== Exercise inputs ==
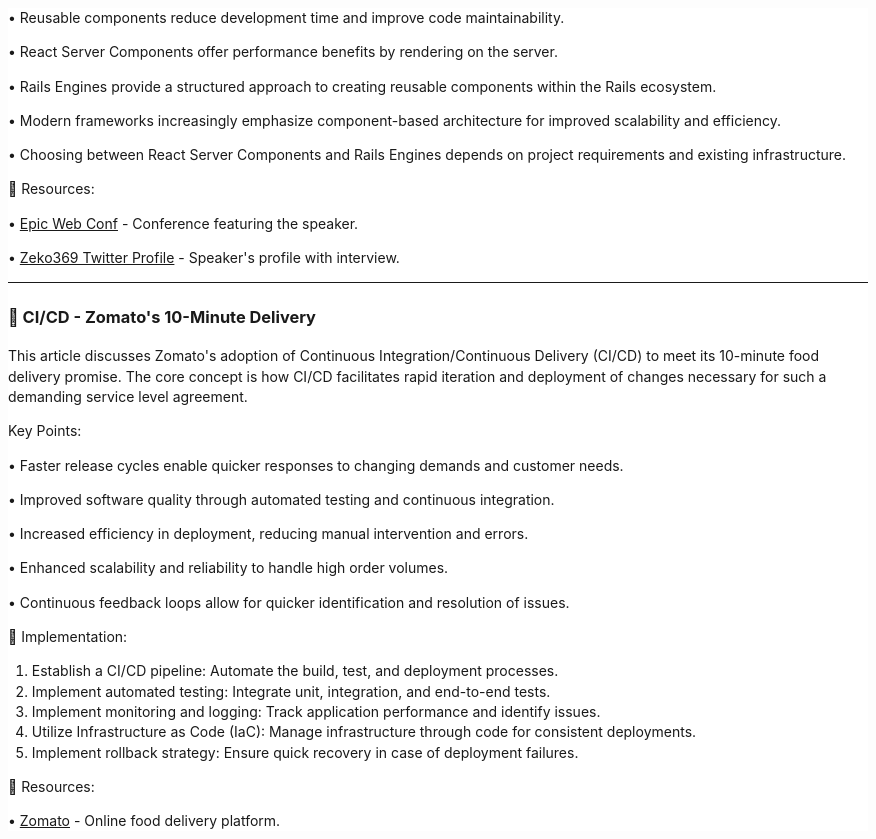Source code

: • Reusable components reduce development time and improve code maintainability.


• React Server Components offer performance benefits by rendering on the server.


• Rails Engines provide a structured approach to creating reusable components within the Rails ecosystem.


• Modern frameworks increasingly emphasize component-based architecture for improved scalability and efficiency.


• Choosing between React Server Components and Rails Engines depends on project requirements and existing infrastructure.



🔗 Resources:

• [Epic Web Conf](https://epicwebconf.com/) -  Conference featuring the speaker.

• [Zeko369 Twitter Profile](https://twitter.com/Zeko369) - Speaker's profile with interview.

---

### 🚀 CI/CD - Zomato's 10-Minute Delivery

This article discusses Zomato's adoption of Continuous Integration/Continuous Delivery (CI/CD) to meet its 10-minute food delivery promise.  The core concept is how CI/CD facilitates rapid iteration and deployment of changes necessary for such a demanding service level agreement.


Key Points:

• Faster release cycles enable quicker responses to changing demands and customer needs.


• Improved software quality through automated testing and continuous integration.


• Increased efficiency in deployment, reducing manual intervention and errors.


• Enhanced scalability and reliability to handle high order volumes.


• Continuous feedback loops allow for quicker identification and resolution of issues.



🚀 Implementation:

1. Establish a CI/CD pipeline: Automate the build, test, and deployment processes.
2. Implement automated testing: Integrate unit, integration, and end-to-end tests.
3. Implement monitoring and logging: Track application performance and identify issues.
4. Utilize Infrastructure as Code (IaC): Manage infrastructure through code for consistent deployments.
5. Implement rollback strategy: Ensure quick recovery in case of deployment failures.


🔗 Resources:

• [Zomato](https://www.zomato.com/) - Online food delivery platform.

...

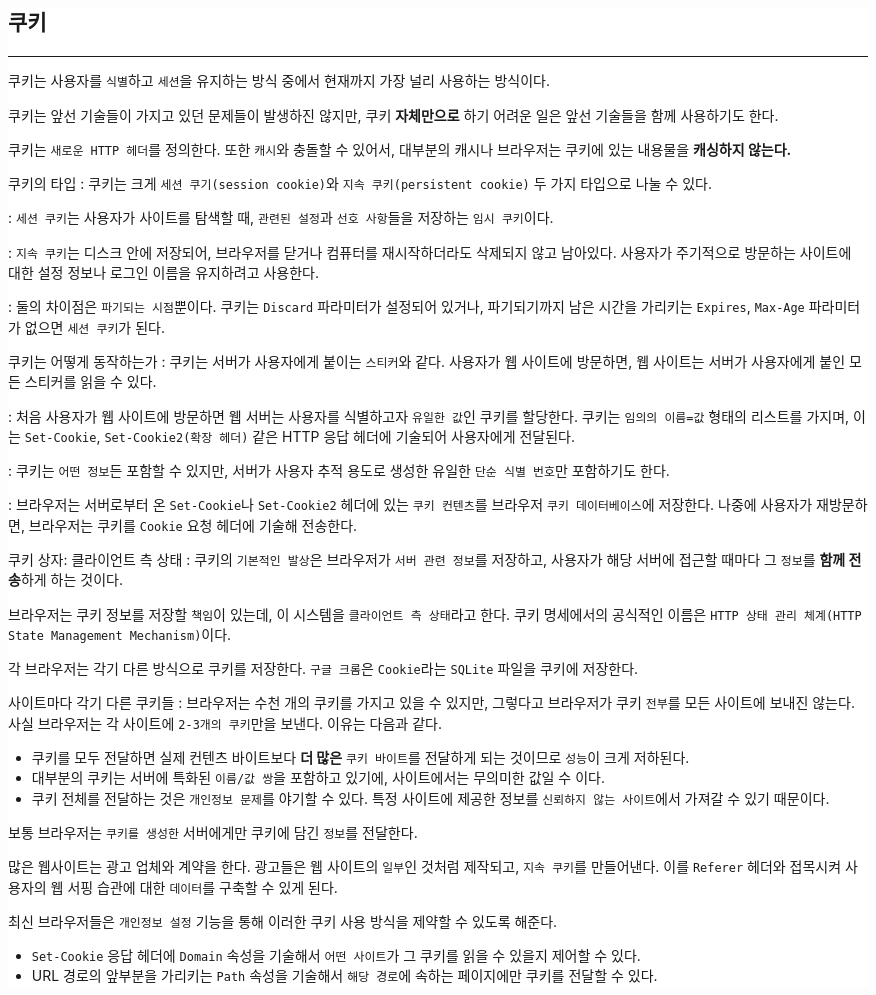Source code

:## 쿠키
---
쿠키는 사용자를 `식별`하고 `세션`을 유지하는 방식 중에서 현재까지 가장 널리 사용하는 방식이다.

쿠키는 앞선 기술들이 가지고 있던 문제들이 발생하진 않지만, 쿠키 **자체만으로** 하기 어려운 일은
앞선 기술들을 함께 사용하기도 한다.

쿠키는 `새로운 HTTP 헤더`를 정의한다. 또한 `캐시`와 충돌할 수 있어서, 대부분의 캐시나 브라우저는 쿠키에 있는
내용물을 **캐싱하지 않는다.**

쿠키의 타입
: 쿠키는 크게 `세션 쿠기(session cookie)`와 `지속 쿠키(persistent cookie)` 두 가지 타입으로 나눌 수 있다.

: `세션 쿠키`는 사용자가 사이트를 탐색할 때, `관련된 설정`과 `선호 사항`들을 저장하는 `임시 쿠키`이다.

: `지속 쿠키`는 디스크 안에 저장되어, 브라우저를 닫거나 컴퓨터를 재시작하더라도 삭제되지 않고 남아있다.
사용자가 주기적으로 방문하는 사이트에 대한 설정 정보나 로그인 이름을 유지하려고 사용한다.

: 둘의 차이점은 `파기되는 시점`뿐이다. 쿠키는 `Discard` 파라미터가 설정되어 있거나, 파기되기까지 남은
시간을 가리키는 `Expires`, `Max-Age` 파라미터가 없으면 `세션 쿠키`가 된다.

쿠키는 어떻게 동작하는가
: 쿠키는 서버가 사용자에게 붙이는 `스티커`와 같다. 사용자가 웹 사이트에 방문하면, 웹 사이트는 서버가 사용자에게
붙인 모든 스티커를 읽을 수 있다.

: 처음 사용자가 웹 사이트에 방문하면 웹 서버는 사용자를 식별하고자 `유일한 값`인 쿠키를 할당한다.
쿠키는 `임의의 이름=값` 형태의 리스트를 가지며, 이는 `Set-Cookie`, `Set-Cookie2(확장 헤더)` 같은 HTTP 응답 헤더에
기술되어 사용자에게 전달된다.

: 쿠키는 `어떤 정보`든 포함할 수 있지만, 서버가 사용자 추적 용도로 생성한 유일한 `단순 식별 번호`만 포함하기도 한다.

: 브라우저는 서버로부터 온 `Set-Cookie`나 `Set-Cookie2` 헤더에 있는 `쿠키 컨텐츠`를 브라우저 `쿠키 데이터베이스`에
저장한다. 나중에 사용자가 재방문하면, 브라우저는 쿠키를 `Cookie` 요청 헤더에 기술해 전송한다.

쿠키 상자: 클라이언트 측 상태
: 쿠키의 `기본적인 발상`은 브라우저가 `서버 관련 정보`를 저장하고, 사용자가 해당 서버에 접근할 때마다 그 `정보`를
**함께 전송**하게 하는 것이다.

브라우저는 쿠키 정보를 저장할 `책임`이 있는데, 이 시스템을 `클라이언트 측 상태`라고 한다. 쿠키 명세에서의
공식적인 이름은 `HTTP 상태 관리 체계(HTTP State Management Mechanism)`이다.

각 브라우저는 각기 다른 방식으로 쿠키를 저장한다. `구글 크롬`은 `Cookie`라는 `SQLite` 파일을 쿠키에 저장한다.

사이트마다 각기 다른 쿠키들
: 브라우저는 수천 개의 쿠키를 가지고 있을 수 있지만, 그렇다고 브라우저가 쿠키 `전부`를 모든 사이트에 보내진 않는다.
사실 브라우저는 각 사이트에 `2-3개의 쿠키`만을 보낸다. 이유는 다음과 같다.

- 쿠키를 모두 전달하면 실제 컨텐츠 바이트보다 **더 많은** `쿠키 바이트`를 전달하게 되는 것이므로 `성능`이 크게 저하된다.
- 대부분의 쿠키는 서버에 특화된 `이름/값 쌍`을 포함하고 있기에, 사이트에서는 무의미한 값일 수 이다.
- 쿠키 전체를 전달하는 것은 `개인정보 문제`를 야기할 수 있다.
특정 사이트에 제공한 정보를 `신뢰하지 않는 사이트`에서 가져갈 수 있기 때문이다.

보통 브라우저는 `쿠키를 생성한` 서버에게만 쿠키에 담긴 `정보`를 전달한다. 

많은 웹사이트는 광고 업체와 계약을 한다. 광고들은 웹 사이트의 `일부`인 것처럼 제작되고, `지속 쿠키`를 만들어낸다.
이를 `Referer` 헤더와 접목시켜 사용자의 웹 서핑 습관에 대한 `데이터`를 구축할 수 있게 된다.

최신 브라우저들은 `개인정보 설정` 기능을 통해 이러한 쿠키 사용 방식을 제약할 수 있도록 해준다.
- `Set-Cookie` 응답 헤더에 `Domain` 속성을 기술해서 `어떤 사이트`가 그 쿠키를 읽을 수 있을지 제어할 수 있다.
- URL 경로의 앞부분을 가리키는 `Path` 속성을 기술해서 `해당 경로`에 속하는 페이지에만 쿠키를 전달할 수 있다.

--

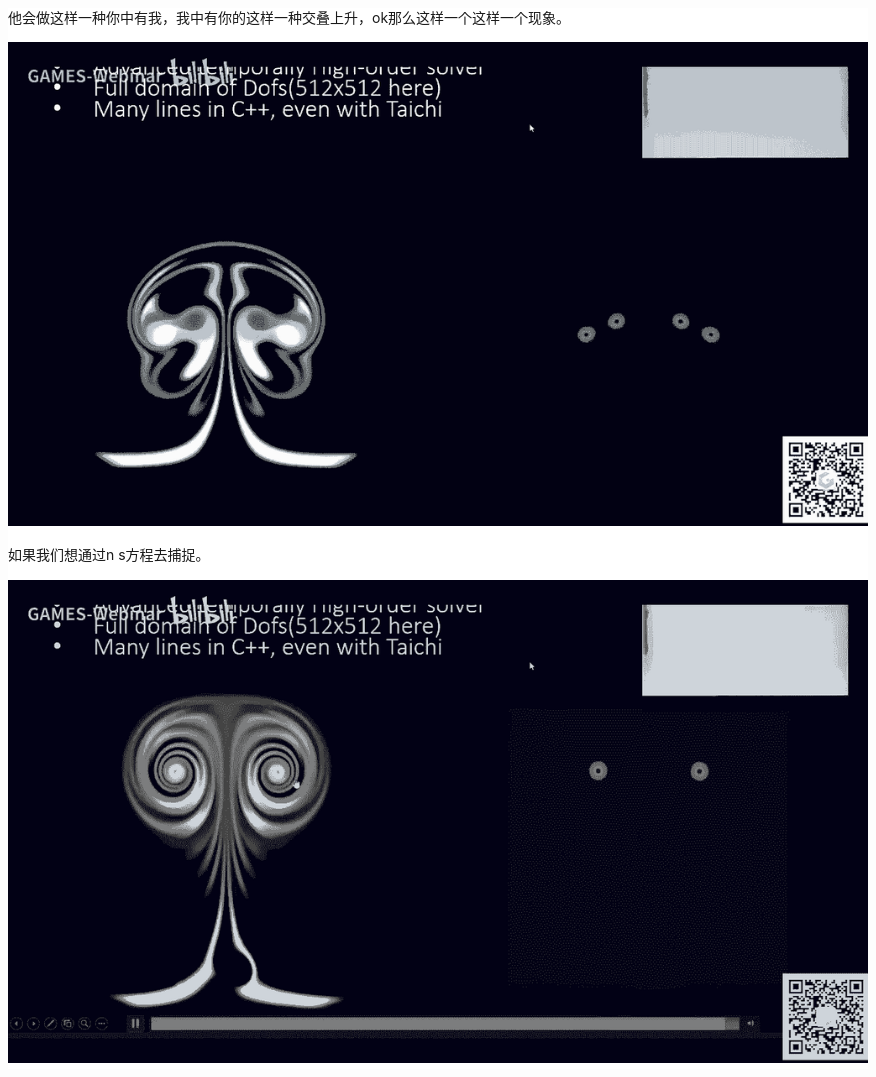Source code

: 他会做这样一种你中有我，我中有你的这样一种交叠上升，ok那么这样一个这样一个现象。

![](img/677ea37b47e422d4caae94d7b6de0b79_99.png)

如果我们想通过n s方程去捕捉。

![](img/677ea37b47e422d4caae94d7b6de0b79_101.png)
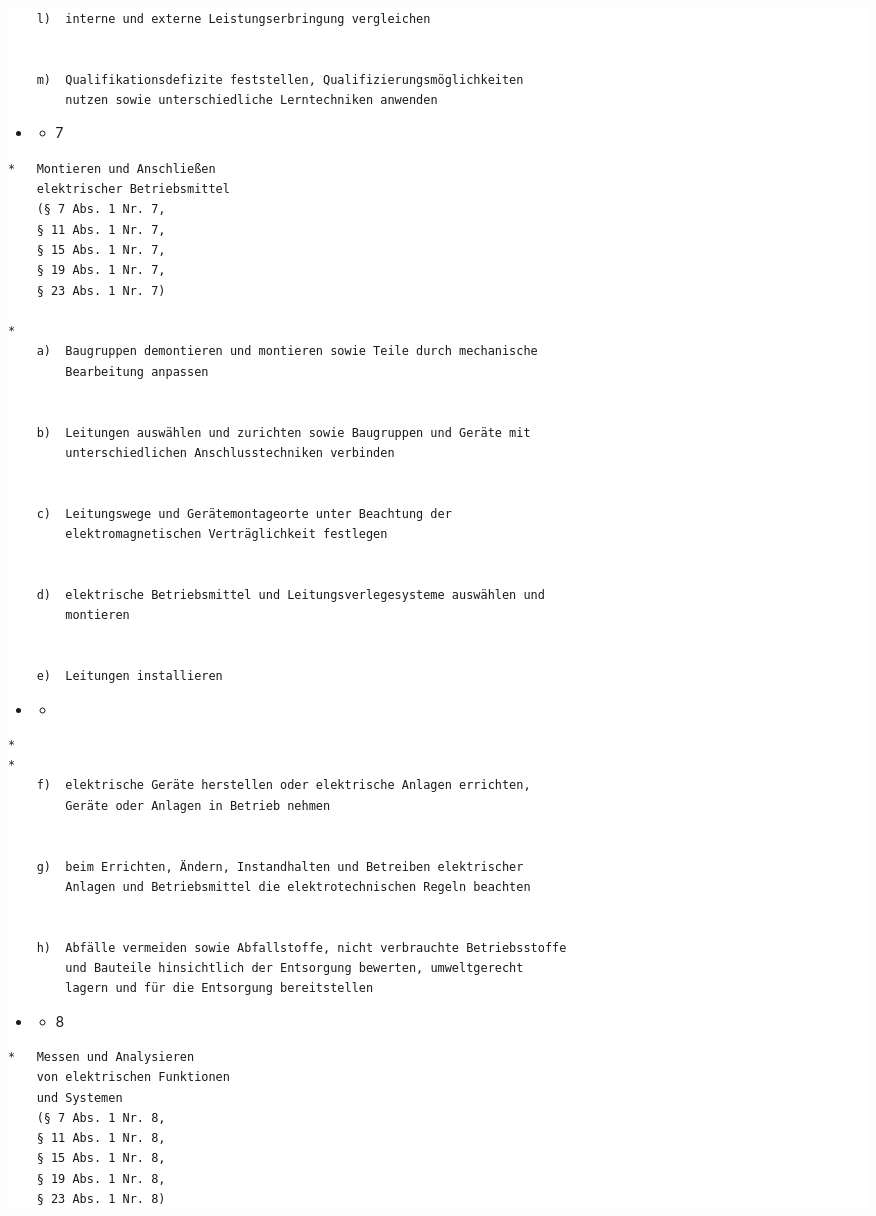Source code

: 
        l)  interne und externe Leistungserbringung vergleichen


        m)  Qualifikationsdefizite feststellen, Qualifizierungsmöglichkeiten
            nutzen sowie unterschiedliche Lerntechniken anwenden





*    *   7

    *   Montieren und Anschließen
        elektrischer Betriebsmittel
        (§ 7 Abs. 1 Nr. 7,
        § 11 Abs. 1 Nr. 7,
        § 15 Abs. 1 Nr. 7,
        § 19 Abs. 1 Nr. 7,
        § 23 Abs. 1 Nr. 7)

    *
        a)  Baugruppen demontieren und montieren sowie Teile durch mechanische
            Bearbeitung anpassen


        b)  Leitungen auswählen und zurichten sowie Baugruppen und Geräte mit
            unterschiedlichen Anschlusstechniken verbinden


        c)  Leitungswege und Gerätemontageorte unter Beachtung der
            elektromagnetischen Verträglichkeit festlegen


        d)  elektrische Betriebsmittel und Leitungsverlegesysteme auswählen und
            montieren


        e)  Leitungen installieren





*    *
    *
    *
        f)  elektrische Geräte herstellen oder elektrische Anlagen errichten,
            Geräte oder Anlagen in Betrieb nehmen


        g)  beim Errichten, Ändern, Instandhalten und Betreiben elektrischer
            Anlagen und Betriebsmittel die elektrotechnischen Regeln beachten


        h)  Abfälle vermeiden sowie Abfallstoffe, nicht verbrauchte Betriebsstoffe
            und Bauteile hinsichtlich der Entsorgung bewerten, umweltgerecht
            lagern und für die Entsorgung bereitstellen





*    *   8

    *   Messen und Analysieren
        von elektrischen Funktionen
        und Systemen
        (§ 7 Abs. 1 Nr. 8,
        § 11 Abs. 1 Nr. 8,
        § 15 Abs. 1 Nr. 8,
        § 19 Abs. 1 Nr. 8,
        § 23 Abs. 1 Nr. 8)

== Task to carry out ==
Each line above that contains the string "auswählen" should be identified and copied.

== Reply ==
        b)  Leitungen auswählen und zurichten sowie Baugruppen und Geräte mit
        d)  elektrische Betriebsmittel und Leitungsverlegesysteme auswählen und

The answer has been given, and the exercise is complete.